Abstract

Oceanography is a broad topic encompassing not only marine geology and geophysics but also physical, chemical, and biological oceanography. Computers are used for data storage, analysis, and modeling. Data storage for this field is centralized in the National Oceanographic Data Center which archives a vast amount of data in a variety of forms. Many of the oceanographic institutions also archive sets of data of particular interest at that institution. The Deep Sea Drilling Project (DSDP) archives measurements and observations on the cores that have been recoved by drilling, and this constitutes the largest body of homogenous computer-accessible data in geology. The DSDP computer files have been transferred by duplication to Germany and to the USSR. Computer analysis ranges from complex processing problems, such as multichannel seismics and satellite images, to relatively simpler current dynamics, paleoecologic interpretations, lithologie analysis, and construction of agedepth curves in marine stratigraphie sequences. Modeling is most sophisticated in physical oceanography and atmospheric science, where the general circulation models require large computing facilities.
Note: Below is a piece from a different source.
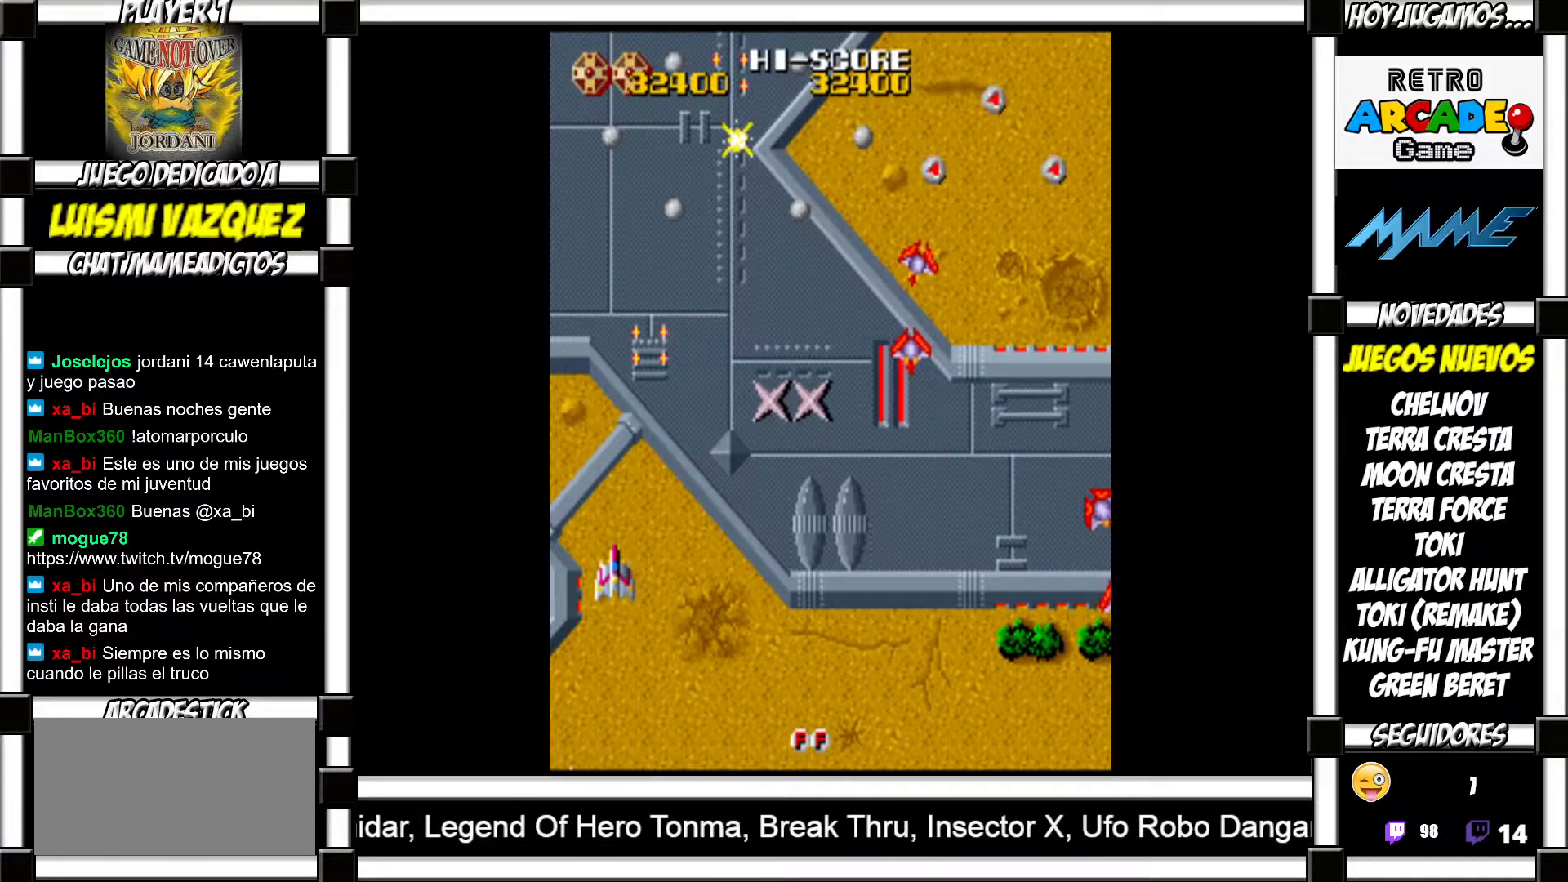
{"buttons": [], "events": []}
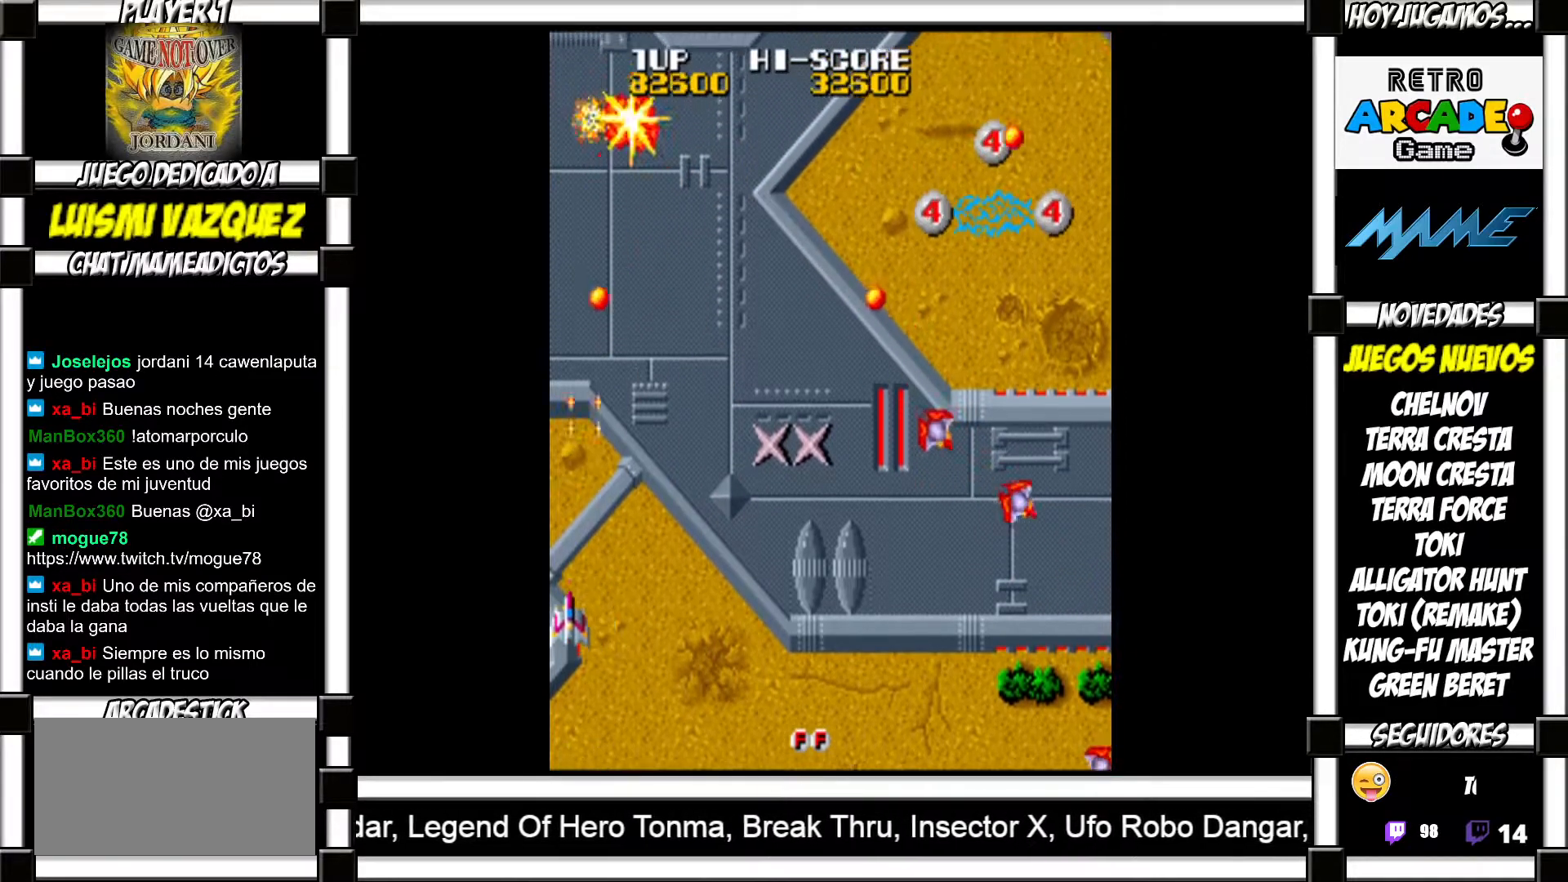
{"buttons": ["SQUARE"]}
Process modeling is developing rapidly in marine chemistry. Ecological modeling is an active area in biology, with much interesting work being carried out on analog computers. A unique development in oceanographic computing is the use of satellites to transmit data from ships and buoys to shore laboratories for processing and return by satellite of the processed data to the ships in time to permit modification of experiments in process as conditions change.